Given task: Reproduce every line of the rows below word for word, leaving out the pictures.
----- Supplied material -----
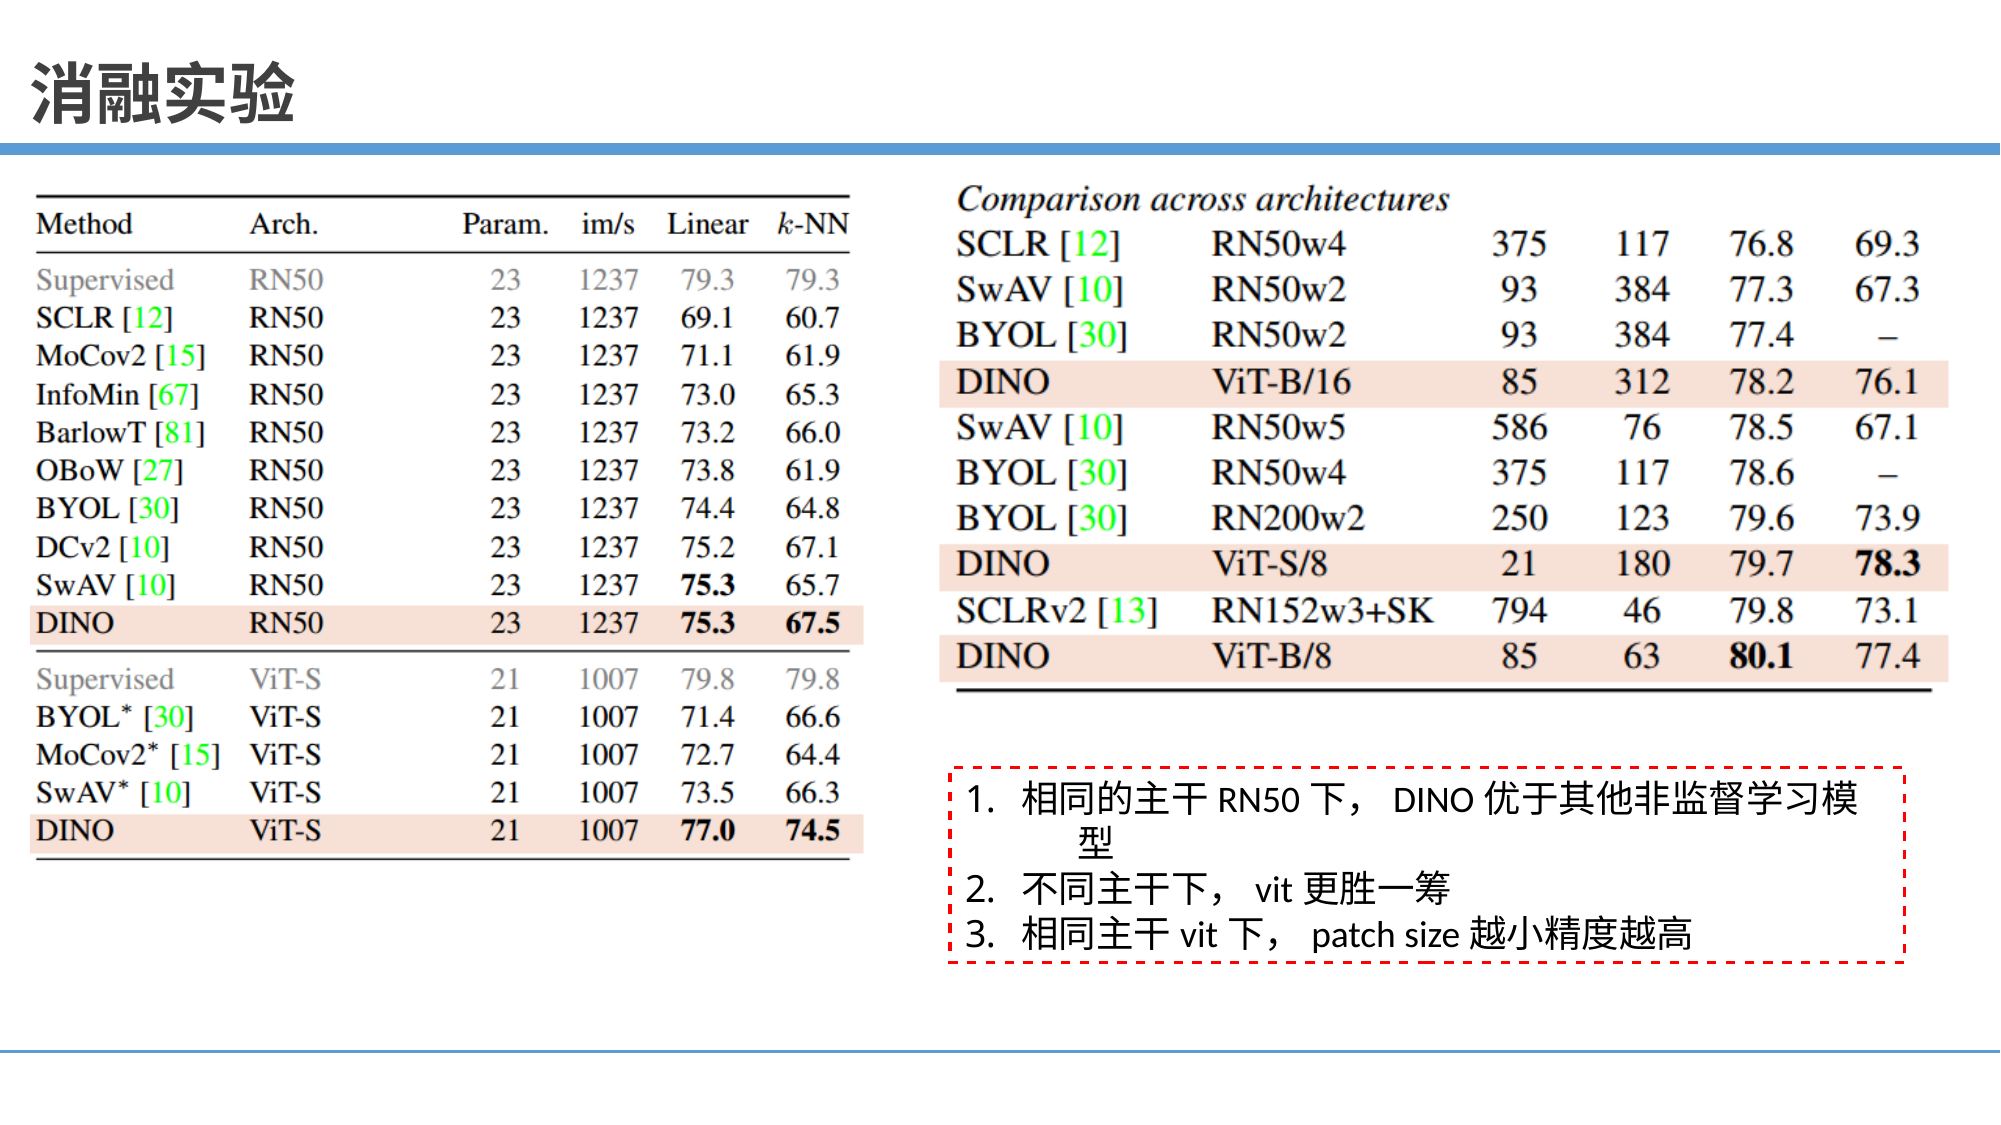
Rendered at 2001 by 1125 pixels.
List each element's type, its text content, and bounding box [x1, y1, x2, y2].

text_box 相同的主干RN50下，DINO优于其他非监督学习模型 不同主干下，vit更胜一筹 相同主干vit下，patch size越小精度越高 [950, 767, 1905, 919]
picture [935, 173, 1955, 698]
picture [30, 183, 878, 864]
text_box 消融实验 [14, 44, 315, 141]
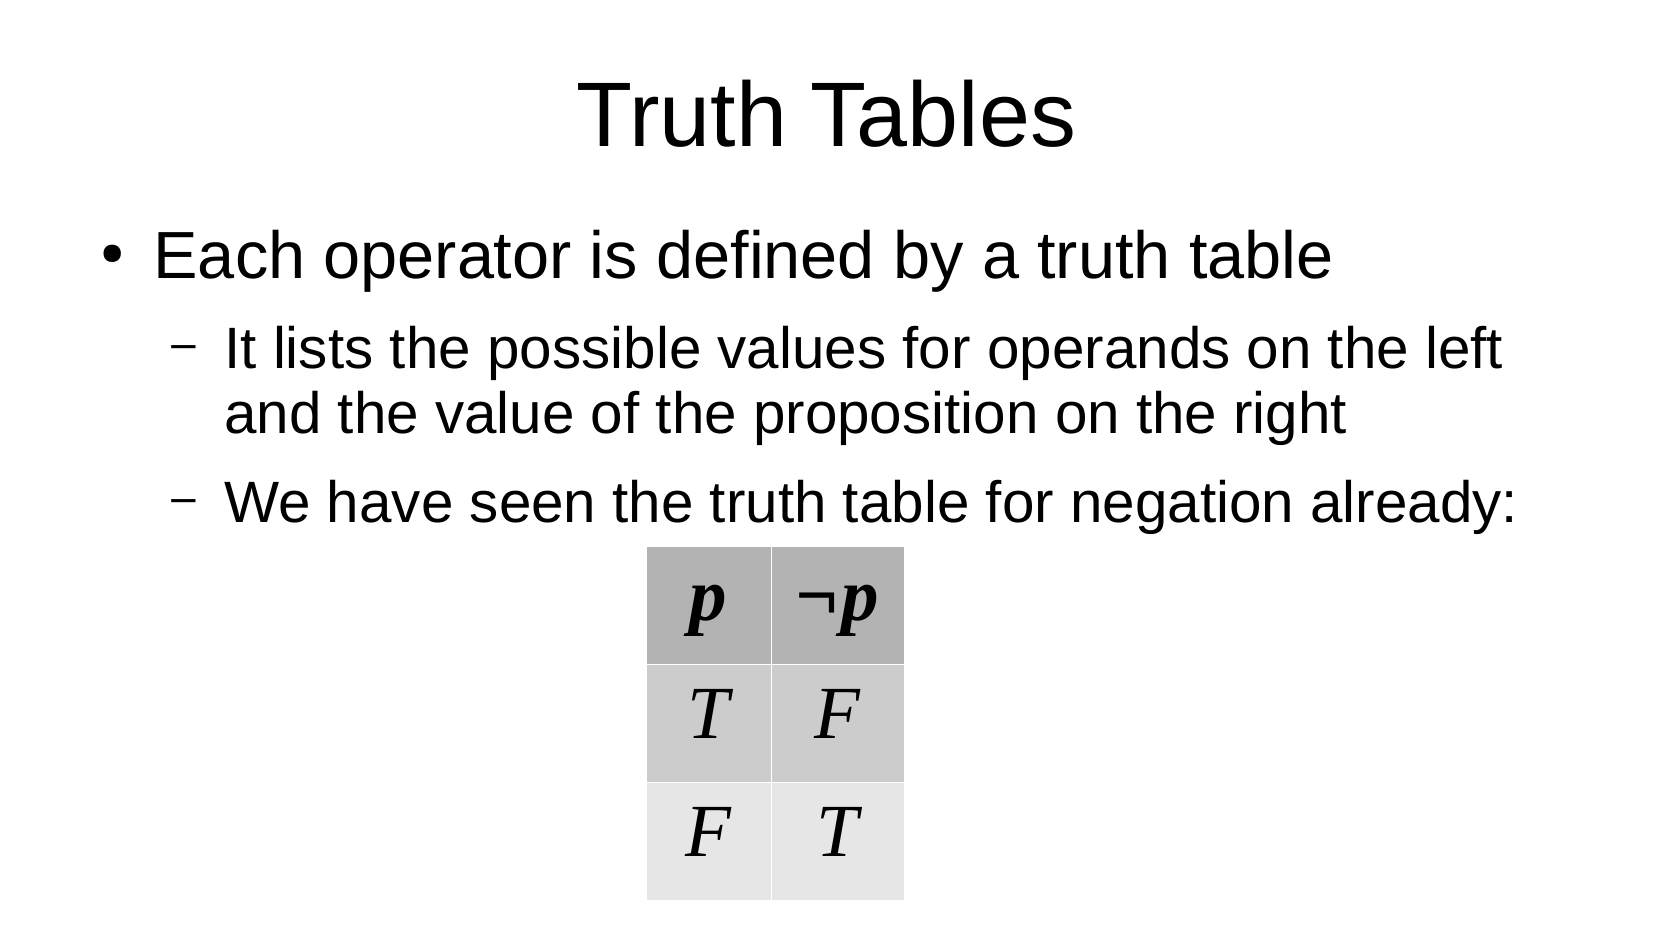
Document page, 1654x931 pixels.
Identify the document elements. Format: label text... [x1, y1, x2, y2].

table_cell F [647, 783, 771, 900]
table_header p [647, 547, 771, 664]
table_cell T [647, 665, 771, 782]
table_cell T [772, 783, 904, 900]
list Each operator is defined by a truth table It lists the possible values for operands on the left and the value of the proposition on the right We have seen the truth table for negation already: [82, 217, 1571, 758]
table_header ¬p [772, 547, 904, 664]
table_cell F [772, 665, 904, 782]
title Truth Tables [82, 37, 1571, 193]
-----
Solution for this exercise:
Rendered at 2001 by 1125 pixels.
List each element's type, its text content, and bounding box [x1, y1, x2, y2].

text_box 相同的主干RN50下，DINO优于其他非监督学习模型 不同主干下，vit更胜一筹 相同主干vit下，patch size越小精度越高 [950, 767, 1905, 919]
picture [935, 173, 1955, 698]
picture [30, 183, 878, 864]
text_box 消融实验 [14, 44, 315, 141]
Document page, 1654x931 pixels.
Identify the document elements. Format: label text... [x1, y1, x2, y2].

table_cell F [647, 783, 771, 900]
table_header p [647, 547, 771, 664]
table_cell T [647, 665, 771, 782]
table_cell T [772, 783, 904, 900]
list Each operator is defined by a truth table It lists the possible values for operands on the left and the value of the proposition on the right We have seen the truth table for negation already: [82, 217, 1571, 758]
table_header ¬p [772, 547, 904, 664]
table_cell F [772, 665, 904, 782]
title Truth Tables [82, 37, 1571, 193]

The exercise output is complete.